発熱も半端ないだろうに、よく3ラック分まとめて冷却できるな、と素直に感心する

 さて、下の画像はAuroraブレードのラックのアップだが、実は連載695回で書いた説明は間違い(CGが嘘)であって、実はラックは20×4段構成でAuroraのブレードを格納する。

各ラックの一番左に、縦に2つ電源ユニットが入り、その右に8枚Auroraブレードが来て、そこから2×3で6個の電源ユニット、さらにその右に8枚のAuroraブレードという構成である

 うち16本がAuroraのブレードで、1ラックあたり64枚のAuroraのブレードが入る格好だ。では残りはなにか? という話だが、これは実は電源ユニットとのこと。こちらはAuroraのブレードの半分の高さで、16枚のAuroraブレードに対して8個の電源ユニットが搭載される。Auroraブレード2枚あたり1個という計算だ。電源ユニットも当然液冷だそうで、それもあってよく見ると電源ユニットにも冷却用のホースが来ているのがわかる。

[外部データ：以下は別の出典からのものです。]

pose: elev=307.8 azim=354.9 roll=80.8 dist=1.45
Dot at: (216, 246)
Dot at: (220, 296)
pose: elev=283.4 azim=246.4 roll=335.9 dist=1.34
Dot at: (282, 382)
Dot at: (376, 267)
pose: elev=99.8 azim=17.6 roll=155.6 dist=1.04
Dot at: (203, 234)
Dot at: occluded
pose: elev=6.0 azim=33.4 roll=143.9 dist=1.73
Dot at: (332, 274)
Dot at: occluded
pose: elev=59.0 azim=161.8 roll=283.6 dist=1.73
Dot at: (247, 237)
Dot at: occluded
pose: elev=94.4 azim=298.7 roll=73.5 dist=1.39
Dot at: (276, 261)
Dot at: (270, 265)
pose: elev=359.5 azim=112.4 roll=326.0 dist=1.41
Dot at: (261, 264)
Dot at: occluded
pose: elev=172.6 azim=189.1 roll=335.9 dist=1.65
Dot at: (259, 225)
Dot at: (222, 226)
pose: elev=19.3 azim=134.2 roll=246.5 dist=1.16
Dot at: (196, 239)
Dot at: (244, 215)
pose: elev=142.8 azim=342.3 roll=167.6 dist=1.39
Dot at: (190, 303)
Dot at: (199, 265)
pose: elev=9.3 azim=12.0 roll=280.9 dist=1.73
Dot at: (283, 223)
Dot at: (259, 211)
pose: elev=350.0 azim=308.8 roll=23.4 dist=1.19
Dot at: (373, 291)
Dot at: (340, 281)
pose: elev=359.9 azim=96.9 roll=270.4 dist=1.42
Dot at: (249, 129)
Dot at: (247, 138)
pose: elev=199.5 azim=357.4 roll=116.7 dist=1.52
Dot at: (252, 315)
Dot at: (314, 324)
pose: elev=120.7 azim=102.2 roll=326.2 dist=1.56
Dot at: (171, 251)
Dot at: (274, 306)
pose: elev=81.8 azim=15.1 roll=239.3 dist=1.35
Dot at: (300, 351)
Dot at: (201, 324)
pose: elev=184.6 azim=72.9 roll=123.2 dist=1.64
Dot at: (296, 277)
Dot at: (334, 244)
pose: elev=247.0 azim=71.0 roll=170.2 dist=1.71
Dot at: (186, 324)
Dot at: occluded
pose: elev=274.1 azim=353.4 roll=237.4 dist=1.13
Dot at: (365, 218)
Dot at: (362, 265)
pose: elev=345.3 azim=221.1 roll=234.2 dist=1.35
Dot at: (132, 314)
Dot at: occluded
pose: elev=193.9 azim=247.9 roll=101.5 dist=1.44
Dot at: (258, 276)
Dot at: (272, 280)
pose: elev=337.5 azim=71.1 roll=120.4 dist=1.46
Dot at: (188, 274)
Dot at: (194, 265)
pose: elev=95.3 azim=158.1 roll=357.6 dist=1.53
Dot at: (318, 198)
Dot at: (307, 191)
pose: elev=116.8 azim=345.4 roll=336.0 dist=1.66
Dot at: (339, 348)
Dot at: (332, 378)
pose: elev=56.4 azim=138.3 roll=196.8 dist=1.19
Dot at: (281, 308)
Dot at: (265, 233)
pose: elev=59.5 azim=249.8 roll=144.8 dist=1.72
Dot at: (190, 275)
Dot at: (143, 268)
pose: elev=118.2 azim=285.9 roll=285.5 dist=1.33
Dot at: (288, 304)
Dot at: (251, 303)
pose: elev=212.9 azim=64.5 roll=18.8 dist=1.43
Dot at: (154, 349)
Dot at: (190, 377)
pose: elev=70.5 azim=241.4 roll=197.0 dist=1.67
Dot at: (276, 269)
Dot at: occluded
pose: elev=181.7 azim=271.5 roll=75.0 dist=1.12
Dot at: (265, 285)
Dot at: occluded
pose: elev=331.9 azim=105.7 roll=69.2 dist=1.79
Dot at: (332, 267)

 なぜこれがわかったか? というと、今年2月のプレスリリースで、インテルはオレゴンのラボの中にBorealisと呼ばれるAuroraのテスト用システム(128ノードで、これはアルゴンヌ国立研究所のSunspotと同じ構成である)を稼働させていることを明らかにしたが、実は昨年このBorealisの見学ツアーに行けたからである。といっても写真撮影は厳禁だったため、情報としてお届けできることは少ないのだが。

 ちなみにこのプレスリリースの中の動画を見ていると、レポーターのRob Kelton氏がイヤーマフを付けている(動画で2分13秒あたりから)のがわかるが、実際Borealisは壮絶にうるさかった。